While making a recommendation for a customer record, Zia compares the timeline of this record with the patterns it has trained on in the past for similar records— and if the current record matches this algorithm, Zia makes a similar recommendation, but if there is a change, it will automatically adapt its learning based on the activities for the current record and adjust its recommendation. For example, if a lead starts showing interest in new products or pricing details, NBX will adapt and suggest more targeted actions, ensuring a fluid, personalized journey.
Utilizing user feedback for measuring accuracy of Zia's performance
In Zoho CRM, sales users can provide feedback on predictions, recommendations, or generated outputs if they appear inaccurate or irrelevant. This feedback is logged and incorporated into future model improvement cycles, helping refine training data and AI logic.

Consider Zia Recommendation. To assess the usefulness of every recommendation, Zia asks for the user's feedback. Based on the users' response, Zia computes and displays useful insights such as overall feedback analysis, feedback analytics based on recommendation type and product type, feedback contribution as well as missed cross-sell opportunities.
When users point out that the recommendation wasn't helpful and log their reasons and send in their feedback, the Zoho CRM product team receives this communication and duly acts upon them. These insights are also a clear way for the Admins of the organization to understand how well Zia's recommendations are working for them or not, signaling the need for better model training or contacting the Zoho team as required.

Retraining the AI models for constant improvements
Models are periodically retrained using updated CRM data to adapt to evolving sales patterns.

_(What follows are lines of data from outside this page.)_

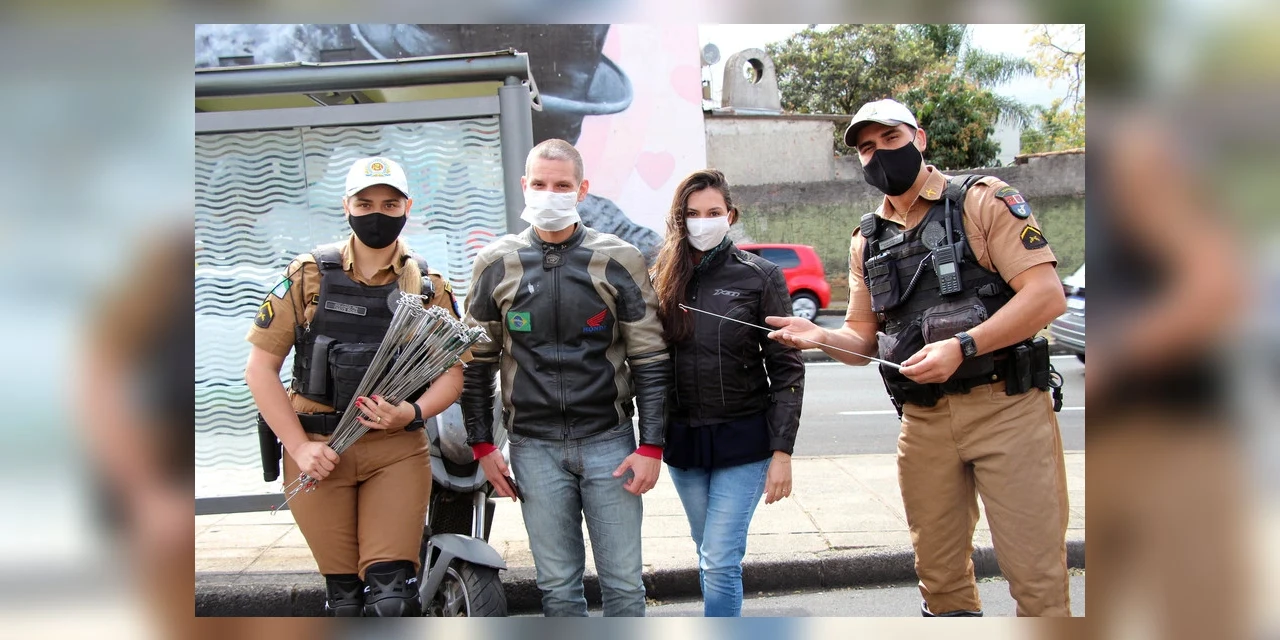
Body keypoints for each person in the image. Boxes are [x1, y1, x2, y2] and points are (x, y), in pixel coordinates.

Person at [767, 99, 1071, 617]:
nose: (879, 154)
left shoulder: (983, 201)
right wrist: (817, 336)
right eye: (866, 148)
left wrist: (963, 346)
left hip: (1006, 408)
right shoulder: (868, 238)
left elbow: (1045, 296)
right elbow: (862, 341)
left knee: (1037, 579)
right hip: (924, 422)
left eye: (890, 139)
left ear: (920, 138)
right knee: (940, 580)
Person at [243, 156, 467, 617]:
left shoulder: (427, 286)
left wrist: (413, 413)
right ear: (347, 205)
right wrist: (300, 447)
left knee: (392, 600)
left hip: (395, 452)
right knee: (345, 602)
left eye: (389, 203)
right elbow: (260, 369)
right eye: (365, 203)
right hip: (318, 454)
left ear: (408, 207)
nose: (377, 213)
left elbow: (451, 373)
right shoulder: (307, 275)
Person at [461, 138, 671, 617]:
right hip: (533, 448)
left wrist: (652, 446)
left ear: (582, 190)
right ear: (524, 186)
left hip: (610, 443)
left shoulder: (619, 259)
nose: (549, 193)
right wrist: (483, 447)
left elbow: (651, 358)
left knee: (623, 587)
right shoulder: (495, 263)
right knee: (557, 589)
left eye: (562, 185)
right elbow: (476, 361)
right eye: (539, 183)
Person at [649, 169, 805, 617]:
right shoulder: (660, 277)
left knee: (718, 559)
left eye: (713, 212)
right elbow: (648, 364)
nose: (703, 221)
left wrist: (782, 452)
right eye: (692, 214)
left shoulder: (761, 276)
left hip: (745, 439)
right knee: (710, 552)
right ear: (679, 220)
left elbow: (787, 367)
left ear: (730, 215)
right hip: (684, 441)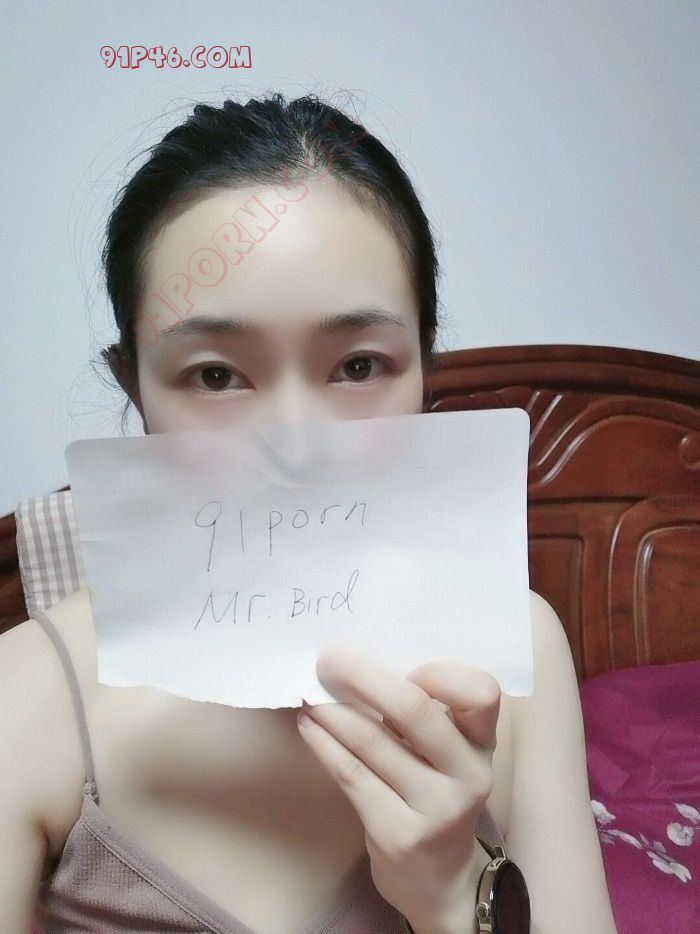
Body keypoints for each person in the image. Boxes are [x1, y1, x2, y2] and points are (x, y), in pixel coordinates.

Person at [0, 93, 616, 934]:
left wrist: (449, 894)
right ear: (134, 387)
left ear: (424, 369)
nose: (296, 446)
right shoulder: (26, 696)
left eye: (359, 365)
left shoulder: (520, 649)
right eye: (216, 375)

Newly trained models are evaluated against existing models using standardized performance metrics before deployment. Models that fail to meet required thresholds are not promoted to production.
For example, consider Zia Vision — Zoho CRM's intelligent image validation capability. This is a feature in which you can setup image validation rules in such a way that the system automatically scans the images uploaded to a record and approves or rejects it based on what's desired or what is not. Zia can reject blurry images, or those that do not meet set guidelines automatically. Zia validates the entire image or based on object detection, as you have specified. When you train Zia on a bunch of desired images and also undesired ones, it understands what exactly you are looking for and starts reviewing user uploaded images and validating them. In this scenario, you can imagine the need for model retraining — users consistently may keep uploading different kinds of undesired images, which Zia may not be previously trained on. Therefore, Zia will automatically retrain based on a couple of scenarios— when you add or remove custom images and also when over 40% of the training data has been modified. In these cases Zia will automatically retrain and update its model for consistent performance.
Incident handling for AI features
Zoho strives to ensure that Zia’s capabilities remain at the forefront, consistently delivering high performance and reliability. Despite this, if an AI feature exhibits degraded performance or unexpected outputs, monitoring systems and internal checks automatically stop the model from being served and trigger alerts for development teams.
This way, Zoho ensures that AI operations built into the product suites across board are constantly updated for consistency and reliability. For advanced use cases, organizations can also leverage QuickML, Zoho’s machine learning platform, to build and manage custom ML pipelines with greater control over feature engineering, training workflows, evaluation metrics, and deployment.